1. Die Pflanze, die auf komplizierte Weise die Grundstoffe für den Ernährungskreislauf erzeugt. (kohlehydratreicher Phloemsaft)
2. Die Lebewesen, die diesen Siebröhrensaft für ihre Existenz und Entwicklung benötigen. Die pflanzensaugenden Insekten, insbesondere Lachniden und Lecanien. (Honigtauausscheider)
3. Zu den Honigtausammlern und Zubereitern von Honigtau gehören nun die Bienen.
4. Im Laufe der Jahrmillionen mischte sich dann noch ein viertes System in diesen Kreislauf ein und zwar in Form der Ameisen. Diese sammeln nicht nur den Honigtau, sondern sind Heger und Pfleger der Lebewesen, die ihnen diese Nahrung zur Verfügung stellen.
 
Honigtau hat den gleichen Rohstoff wie der Nektar.

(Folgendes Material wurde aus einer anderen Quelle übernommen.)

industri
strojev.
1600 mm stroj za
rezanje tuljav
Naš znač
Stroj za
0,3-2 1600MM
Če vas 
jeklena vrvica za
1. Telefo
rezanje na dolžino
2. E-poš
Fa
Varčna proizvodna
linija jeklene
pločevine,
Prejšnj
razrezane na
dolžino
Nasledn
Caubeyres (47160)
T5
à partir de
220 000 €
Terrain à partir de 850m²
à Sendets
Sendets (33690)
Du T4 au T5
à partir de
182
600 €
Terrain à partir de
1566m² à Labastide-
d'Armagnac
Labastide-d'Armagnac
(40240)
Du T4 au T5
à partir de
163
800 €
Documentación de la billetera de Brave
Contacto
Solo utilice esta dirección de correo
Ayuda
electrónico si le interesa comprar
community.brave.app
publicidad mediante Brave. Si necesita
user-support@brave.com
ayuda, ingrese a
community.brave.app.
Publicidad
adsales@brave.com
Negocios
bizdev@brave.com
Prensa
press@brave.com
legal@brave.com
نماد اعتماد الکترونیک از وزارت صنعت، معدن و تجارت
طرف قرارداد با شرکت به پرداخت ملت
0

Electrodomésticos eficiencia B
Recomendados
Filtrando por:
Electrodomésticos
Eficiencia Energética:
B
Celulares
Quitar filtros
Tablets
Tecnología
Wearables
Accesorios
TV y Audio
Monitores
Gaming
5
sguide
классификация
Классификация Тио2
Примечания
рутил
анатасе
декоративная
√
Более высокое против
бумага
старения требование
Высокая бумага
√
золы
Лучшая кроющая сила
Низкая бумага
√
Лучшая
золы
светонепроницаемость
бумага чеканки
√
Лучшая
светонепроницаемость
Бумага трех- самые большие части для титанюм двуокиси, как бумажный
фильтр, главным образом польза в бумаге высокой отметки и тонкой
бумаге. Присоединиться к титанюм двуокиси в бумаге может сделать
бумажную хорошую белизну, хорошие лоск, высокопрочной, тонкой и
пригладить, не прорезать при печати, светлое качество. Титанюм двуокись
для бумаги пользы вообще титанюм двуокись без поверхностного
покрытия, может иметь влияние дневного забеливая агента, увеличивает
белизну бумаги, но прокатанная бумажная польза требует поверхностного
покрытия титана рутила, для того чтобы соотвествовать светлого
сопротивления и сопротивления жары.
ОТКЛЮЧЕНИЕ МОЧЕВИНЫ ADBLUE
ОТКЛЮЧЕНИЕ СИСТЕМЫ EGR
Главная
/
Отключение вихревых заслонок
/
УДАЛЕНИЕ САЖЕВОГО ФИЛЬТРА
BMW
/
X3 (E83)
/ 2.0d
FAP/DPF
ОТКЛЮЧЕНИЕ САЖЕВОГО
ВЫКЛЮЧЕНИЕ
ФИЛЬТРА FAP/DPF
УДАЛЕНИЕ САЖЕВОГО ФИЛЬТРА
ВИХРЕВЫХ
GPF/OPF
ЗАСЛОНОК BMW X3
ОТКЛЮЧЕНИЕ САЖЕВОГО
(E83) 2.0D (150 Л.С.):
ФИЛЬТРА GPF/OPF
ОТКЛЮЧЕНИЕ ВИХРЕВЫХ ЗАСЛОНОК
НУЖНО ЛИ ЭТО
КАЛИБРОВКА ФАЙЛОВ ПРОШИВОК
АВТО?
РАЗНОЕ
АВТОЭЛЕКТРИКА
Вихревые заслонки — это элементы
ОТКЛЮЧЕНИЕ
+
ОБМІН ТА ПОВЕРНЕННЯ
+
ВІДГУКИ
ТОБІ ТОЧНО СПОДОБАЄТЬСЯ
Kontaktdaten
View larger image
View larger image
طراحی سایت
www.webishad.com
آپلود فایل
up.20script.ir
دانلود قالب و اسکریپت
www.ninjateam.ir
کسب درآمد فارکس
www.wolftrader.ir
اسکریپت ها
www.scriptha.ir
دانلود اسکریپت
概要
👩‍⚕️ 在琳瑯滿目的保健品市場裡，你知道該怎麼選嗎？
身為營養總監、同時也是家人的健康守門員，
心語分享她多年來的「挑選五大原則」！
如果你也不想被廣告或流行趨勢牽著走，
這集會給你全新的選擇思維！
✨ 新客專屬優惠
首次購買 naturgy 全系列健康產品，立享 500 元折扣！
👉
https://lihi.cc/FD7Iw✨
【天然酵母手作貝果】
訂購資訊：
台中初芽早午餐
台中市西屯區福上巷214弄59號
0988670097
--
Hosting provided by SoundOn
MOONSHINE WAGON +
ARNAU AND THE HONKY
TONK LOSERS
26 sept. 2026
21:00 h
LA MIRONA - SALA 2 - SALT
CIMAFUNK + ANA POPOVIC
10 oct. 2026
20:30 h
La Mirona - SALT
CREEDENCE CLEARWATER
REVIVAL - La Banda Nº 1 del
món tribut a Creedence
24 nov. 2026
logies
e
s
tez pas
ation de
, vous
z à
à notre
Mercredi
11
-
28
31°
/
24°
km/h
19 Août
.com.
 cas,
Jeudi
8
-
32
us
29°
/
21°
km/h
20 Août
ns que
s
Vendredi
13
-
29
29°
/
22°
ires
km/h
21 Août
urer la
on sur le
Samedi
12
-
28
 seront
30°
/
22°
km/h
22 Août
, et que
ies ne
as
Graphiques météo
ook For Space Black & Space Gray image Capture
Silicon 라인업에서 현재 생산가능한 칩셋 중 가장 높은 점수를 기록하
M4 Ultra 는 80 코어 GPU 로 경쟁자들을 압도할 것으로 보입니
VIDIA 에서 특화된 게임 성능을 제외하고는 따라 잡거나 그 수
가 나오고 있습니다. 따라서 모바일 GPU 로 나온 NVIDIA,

Er wird von der grünen Pflanze erzeugt und hier in den Nektardrüsen und dort im tierischen Organismus der Honigtauerzeuger so verändert, dass es den Bienen möglich wird, diese beiden Zwischenprodukte mit ihren Mundwerkzeugen in ihrem Körper (Honigblase) aufzunehmen, sie entsprechend umzuwandeln und als Blüten- bzw. Tauhonig in den Wabenzellen abzulagern
 Auf einem Fichtenzweig:
 
„Rotbraun bepuderte Fichtenrindenlaus“ mit Honigtauausscheidungen. Diese sind als Tröpfchen sehr gut zu erkennen. Die leuchtenden Honigtautröpfchen reflektieren das Licht und sind von den Bienen leicht ansteuerbar. Diese Lausart verbreitet sich durch Migration (in Windrichtung durch geflügelte Geschlechtstiere ).